> [Short task] Copy out only the part of the entries that opens with the line containing "this 1056×1033 image." and closes with the line containing "[0, 1125, 67, 1154] BusinessName: of Christ", putting "roadside" in place of "street-level" and changing nothing else.
--------------------
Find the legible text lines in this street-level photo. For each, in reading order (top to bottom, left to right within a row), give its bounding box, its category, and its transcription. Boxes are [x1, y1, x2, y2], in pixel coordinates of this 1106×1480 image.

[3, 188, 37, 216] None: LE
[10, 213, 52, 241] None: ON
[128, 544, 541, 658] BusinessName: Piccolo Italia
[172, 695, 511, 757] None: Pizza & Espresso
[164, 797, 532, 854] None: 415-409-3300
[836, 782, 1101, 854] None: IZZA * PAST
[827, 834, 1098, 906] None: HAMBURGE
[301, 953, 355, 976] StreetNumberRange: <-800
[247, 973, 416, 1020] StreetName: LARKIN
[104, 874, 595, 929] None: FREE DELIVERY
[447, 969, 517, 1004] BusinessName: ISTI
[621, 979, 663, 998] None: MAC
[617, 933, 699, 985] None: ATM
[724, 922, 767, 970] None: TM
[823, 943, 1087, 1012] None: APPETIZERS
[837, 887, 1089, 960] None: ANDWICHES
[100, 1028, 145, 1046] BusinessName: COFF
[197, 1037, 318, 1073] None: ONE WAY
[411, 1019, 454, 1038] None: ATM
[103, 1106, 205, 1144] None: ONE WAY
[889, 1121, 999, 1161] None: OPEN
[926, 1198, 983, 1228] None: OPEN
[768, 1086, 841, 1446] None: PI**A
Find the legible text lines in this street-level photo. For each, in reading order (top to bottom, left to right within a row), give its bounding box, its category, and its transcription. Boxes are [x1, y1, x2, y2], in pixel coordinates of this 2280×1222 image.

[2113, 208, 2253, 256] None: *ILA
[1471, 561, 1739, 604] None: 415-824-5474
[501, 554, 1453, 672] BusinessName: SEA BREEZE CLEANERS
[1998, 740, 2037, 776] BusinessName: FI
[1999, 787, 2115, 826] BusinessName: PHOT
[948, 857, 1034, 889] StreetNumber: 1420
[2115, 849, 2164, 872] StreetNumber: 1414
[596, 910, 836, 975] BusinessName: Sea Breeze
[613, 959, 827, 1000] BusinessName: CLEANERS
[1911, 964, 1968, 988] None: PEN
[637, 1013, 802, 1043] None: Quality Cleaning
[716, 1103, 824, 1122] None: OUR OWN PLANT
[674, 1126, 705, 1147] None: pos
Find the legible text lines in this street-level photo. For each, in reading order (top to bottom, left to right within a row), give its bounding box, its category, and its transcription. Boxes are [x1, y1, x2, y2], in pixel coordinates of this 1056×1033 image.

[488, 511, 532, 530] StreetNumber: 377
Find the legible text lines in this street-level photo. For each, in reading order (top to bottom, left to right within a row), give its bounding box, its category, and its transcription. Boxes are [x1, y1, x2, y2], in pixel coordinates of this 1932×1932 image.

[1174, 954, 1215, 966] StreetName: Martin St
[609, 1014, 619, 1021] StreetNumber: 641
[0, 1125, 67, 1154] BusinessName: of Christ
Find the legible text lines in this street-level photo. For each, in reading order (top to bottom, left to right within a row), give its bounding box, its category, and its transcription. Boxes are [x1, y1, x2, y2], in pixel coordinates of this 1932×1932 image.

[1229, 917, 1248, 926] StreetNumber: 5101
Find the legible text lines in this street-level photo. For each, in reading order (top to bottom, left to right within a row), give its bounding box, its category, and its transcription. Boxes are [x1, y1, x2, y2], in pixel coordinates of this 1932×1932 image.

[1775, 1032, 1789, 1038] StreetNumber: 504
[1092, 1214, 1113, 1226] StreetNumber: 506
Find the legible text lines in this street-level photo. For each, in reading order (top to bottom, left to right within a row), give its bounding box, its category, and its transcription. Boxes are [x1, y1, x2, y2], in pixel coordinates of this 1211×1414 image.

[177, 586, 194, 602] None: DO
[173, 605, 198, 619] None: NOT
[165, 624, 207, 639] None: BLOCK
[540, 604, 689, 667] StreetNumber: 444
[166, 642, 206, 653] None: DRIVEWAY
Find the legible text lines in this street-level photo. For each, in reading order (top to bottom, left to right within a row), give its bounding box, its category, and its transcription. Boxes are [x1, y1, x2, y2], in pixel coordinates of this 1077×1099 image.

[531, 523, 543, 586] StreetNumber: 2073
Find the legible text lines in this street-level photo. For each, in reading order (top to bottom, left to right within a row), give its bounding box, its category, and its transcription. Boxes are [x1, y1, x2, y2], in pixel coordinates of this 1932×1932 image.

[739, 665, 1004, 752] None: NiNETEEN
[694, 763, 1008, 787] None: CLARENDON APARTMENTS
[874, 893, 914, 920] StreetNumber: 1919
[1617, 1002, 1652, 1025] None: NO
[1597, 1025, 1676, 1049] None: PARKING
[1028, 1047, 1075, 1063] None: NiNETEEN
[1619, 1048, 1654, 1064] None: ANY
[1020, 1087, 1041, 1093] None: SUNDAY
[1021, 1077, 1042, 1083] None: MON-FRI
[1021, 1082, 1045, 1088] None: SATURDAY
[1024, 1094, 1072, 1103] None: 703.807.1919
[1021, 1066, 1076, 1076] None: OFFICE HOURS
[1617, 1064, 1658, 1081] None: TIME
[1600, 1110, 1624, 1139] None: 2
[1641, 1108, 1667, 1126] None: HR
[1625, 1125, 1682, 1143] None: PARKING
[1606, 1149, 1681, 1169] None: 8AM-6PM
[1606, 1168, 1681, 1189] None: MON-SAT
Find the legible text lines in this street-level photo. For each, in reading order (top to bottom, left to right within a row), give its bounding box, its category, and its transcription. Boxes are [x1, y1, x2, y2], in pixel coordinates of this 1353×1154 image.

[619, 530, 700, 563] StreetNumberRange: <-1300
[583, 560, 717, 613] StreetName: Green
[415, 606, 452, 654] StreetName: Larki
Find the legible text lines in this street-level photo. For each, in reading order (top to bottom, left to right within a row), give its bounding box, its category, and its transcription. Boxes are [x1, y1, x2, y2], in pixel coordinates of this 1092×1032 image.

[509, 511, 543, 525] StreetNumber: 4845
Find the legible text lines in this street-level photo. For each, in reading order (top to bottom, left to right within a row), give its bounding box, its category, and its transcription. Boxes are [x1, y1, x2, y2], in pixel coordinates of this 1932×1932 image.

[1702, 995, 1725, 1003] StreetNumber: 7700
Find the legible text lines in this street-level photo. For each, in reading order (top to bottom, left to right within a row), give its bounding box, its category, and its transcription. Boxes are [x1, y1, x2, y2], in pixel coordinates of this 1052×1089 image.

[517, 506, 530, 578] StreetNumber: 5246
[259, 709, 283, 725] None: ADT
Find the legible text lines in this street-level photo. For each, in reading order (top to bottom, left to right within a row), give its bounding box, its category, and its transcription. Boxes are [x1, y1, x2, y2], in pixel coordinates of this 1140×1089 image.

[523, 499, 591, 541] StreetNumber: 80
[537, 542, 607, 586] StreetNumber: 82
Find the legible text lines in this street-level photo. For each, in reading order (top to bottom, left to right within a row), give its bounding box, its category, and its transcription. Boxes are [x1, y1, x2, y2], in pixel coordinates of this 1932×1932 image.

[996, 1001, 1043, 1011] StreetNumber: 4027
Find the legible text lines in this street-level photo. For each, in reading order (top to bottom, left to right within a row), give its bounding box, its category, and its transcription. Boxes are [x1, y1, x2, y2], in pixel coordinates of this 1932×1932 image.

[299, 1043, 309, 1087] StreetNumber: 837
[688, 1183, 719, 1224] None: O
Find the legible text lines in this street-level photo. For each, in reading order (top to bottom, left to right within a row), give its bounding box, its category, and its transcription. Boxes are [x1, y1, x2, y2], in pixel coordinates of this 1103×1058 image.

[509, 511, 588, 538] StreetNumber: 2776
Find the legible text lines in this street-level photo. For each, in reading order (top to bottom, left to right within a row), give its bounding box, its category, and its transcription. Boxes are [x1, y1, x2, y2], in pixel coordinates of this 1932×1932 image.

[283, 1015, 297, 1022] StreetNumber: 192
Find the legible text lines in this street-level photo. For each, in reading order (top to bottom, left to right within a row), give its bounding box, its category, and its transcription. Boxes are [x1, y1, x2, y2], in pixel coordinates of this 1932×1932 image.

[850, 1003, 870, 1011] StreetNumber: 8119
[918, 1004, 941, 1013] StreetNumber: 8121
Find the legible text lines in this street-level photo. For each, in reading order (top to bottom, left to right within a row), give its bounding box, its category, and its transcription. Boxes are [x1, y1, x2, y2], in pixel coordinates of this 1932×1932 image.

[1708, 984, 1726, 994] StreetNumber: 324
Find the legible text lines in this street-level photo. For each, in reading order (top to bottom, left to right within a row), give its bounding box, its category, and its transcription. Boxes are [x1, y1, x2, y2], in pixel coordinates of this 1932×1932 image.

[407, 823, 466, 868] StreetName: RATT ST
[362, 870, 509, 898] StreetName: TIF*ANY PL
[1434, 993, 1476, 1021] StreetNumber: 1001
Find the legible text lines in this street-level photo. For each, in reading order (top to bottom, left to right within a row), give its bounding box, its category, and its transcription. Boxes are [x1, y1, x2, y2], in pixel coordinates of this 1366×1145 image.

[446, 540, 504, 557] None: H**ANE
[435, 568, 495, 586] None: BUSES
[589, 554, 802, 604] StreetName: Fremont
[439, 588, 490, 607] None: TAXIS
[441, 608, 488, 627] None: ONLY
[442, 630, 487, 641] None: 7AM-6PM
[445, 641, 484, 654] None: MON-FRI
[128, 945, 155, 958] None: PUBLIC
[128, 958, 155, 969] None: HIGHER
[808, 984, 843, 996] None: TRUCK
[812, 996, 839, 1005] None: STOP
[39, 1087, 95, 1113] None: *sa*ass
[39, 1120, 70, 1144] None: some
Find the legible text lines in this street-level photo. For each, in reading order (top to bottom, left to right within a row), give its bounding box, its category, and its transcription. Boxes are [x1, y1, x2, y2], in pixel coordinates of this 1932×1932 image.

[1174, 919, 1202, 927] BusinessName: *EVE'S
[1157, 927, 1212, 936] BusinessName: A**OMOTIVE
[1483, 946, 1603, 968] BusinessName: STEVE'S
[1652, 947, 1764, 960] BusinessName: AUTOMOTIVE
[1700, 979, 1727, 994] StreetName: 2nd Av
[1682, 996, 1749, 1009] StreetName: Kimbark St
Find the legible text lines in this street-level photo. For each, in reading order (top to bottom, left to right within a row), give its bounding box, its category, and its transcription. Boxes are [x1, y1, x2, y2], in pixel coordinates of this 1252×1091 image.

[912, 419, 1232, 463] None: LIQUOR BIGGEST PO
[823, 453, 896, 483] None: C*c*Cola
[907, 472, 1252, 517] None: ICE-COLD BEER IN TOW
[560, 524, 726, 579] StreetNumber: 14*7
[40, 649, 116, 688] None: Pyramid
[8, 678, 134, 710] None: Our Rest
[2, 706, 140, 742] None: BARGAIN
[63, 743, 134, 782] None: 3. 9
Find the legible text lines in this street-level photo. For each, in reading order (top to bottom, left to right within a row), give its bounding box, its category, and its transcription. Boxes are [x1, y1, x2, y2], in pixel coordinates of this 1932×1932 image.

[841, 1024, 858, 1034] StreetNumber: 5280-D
--------------------
> [Solution for this task]
Find the legible text lines in this roadside photo. For each, in reading order (top to bottom, left to right within a row), give its bounding box, its category, and its transcription. Boxes are [x1, y1, x2, y2], in pixel coordinates of this 1056×1033 image.

[488, 511, 532, 530] StreetNumber: 377
Find the legible text lines in this roadside photo. For each, in reading order (top to bottom, left to right within a row), give its bounding box, its category, and its transcription. Boxes are [x1, y1, x2, y2], in pixel coordinates of this 1932×1932 image.

[1174, 954, 1215, 966] StreetName: Martin St
[609, 1014, 619, 1021] StreetNumber: 641
[0, 1125, 67, 1154] BusinessName: of Christ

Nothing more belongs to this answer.